An alternative that could prevent unwanted pregnancies would be providing in depth sex

education in schools starting at the end of middle school and continuing throughout high school.

This isn’t to deter or scare kids about having sexual intercourse, but to share with them the

realities of pregnancy and the consequences of unprotected, but even safe intercourse because

things happen. The Department of Education would have to agree with the curriculum presented

in schools, but a compromise could easily come to fruition as it’s not likely instructors are in

favor of students missing class due to pregnancy. It could also be favorable to provide free

condoms in health class, campus wellness centers, and doctors offices.

Though none of the alternatives are without drawbacks, some are more favorable than

others. Since setting a federal gestational limit at 20 weeks would likely not be achievable due to

voters' ideas of when life starts, this bill would probably not make it on an institutional or

governmental agenda. The alternative of providing compensation for travel or free birth control

would be more reasonable to see from state governments, but less likely for the federal

government to consider since the national debt is only growing larger with no end in sight.

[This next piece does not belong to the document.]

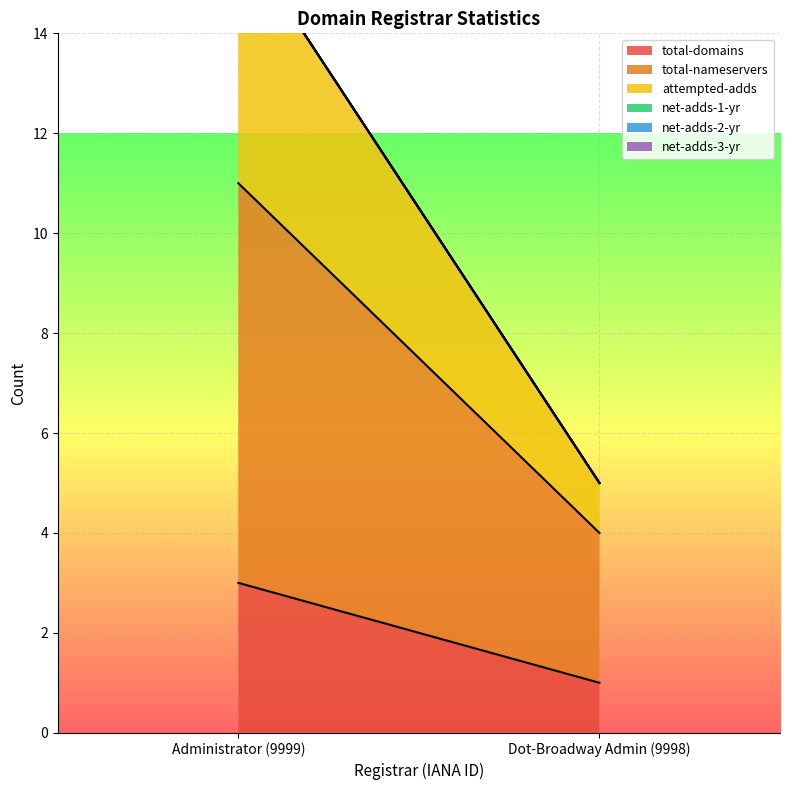

How many lines are shown in the chart?

6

Providing more coverage to pregnant women in the workplace sounds like a wonderful idea, but

the men in government would likely not allow this to happen in any place of work, at any level,

due to fear of discrimination lawsuits. Though it is very practical and logical for women to have

more time off when they are pregnant, in terms of equal rights in the workplace, the federal

government would never go for it. Implementing this extra coverage could also create negative

stigmas around women getting pregnant if people begin to believe that women are becoming

pregnant on purpose for more time off. The most feasible, applicable, and passable policy

alternative in response to the overturning would be to provide equal access to the medication

used to terminate pregnancies before 11 weeks and equal access to education on the subject of
pregnancy. Neither of these alternatives are invasive and are actually quite safe. The drawback

comes from parents who may not want their children to learn about pregnancy in schools and

from voters who believe 11 weeks is still too late to terminate. Many of the counterarguments for

all of the suggested alternatives would likely come from the same states that placed restrictions

or bans on abortions in June.

Since the overturning of Roe v. Wade in the United States more than just women have

been affected. The overturning created a ripple effect, not only altering the way thousands of

women access reproductive health care, but the way doctors practice, the financial security felt

among women, and the frequency at which state lines are being crossed. The overturning has

created a fight for current and future generations; the fight to regain bodily autonomy for women

across the country. Many women must cope with the dismantling of reproductive healthcare

while public outcry reaches local, state, and federal levels to create change. In hopes, the change

women of the United States are looking forward to is the abolishment of systemic oppression

against bodily autonomy. In order for this to happen, the political figures will need to set aside

personal differences to have successful cooperation.